Published on October 27th, 2010 | by Éilish Burke5
Ad Nauseam: Charity begins on Daytime TV
Being self employed affords me the luxury of making the last minute decision to work from home in my pyjamas, on the sofa with my laptop on my lap and the TV on in the background. Yesterday was such a day. Apart from my mid-morning hit of The Gilmore Girls, I normally avoid anything broadcast pre 6pm though. It’s usually such a pile of mind-numbing poop as to warrant avoidance. Unless it’s a repeat of Project Runway that is. Oh, I’m such a girl!
Not watching daytime TV, however, means not seeing all the ground breaking advertising targeted at pensioners, stay-at-home parents and the unemployed. I miss out on all those ads for Vanish Oxy Action, denture adhesive, chair lifts and cash-for-gold
rip off merchants businesses.
And I also miss the majority of the ads for charities because for financial reasons charities mostly buy the cheapest airtime available (the ‘direct response’ media purchase). And actually many of these charity ads are very good.
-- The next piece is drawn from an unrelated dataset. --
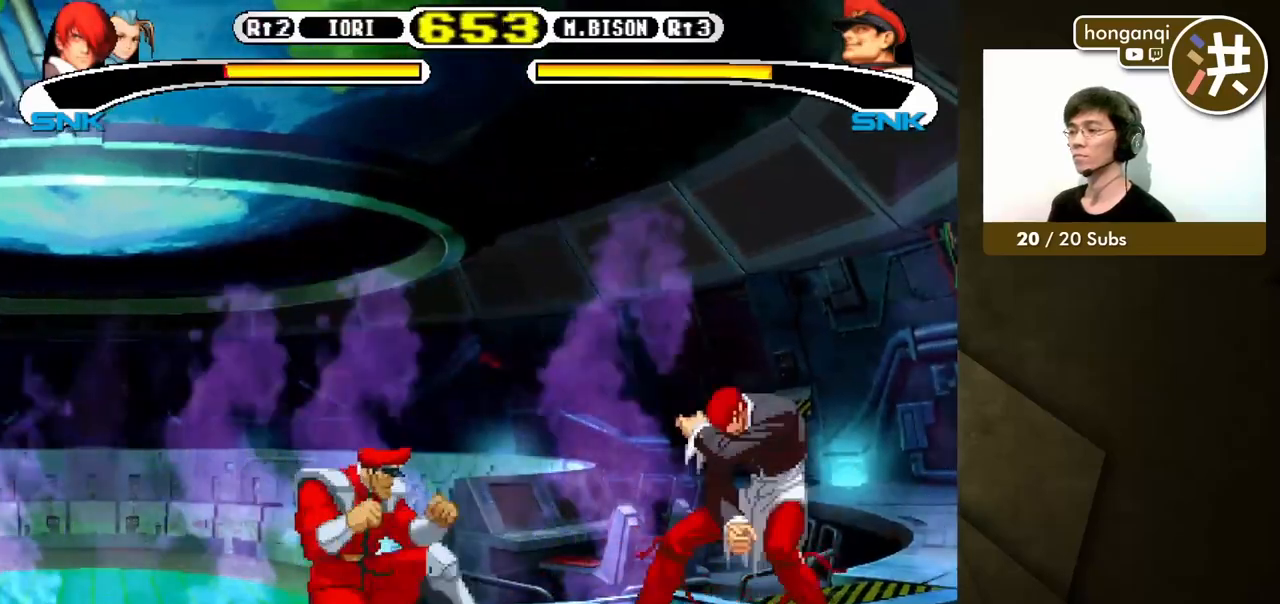
{"buttons": ["DPAD_DOWN", "DPAD_LEFT"], "events": [[450, "DPAD_RIGHT", "up"], [483, "DPAD_DOWN", "up"], [483, "DPAD_LEFT", "down"], [500, "DPAD_DOWN", "down"]]}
I saw one yesterday for Barnardos and I was well impressed by it.
This is a new approach from Barnardos (who have a history of making excellent ads) and is apparently the first time they have got real Barnardos staff members to record on camera their experience of working with at-risk children. The ad works because we believe in the authenticity of these workers and the unsentimental delivery of their roles make it even more compelling.
Earlier on in the year I had noticed that there seemed to be a shift in advertising for charities in Ireland. Instead of the usual shock-and-awe tactic involving pictures of starving children with flies crawling over their faces, there was a more thoughtful, perhaps more oblique, approach taken. This is not to say that as citizens of the developed world we shouldn’t be shaken out of our comfort zone. But as a society we have become jaded by these tactics and it looks like charities are asking their advertising agencies to probe deeper into the motivations behind making a donation.
In a similar vein to the Barnardos ad, this commercial for Sightsavers International uses vox pops which helps us relate to the interviewees and the underlying message of the campaign.
The Barnardos campaign brings us closer to the issue of blindness by asking us to imagine we were the ones who had lost our sight. How difficult would our lives be? How much would we be willing to pay to get our sight back? Instead of the ‘starving children in Africa’ genre, which keeps the issue at a distance, the approach here is to make us to personally identify with the problem.
The ad for Trocaire’s 2010 lentan campaign was an excellent example of this approach.
Too often characters in charity ads are completely one dimensional. They are either the ‘famine victim’ or the ‘happy, well-fed, donation recipient, dancing under a deluge of clean water from the community water pump your money helped install’. Trocaire have made a compelling ad here because they refuse to make the characters into stereotypes. Before they are ‘famine victims’ or Africans the people in this ad are individuals: a child busy in imaginary play; and a mother brokenhearted about the world of poverty her daughter has been born into. Maybe it’s just me, but I can identify with those sentiments and these individuals very easily.
I’m not sure if there is a reason beyond coincidence that more effort is being put into charity advertisements these days. Perhaps, with big spending clients cutting back budgets / going to the wall, there is more time for the best agency minds to work on charity accounts. Or maybe the ads have always been good; I just wasn’t watching enough Jeremy Kyle.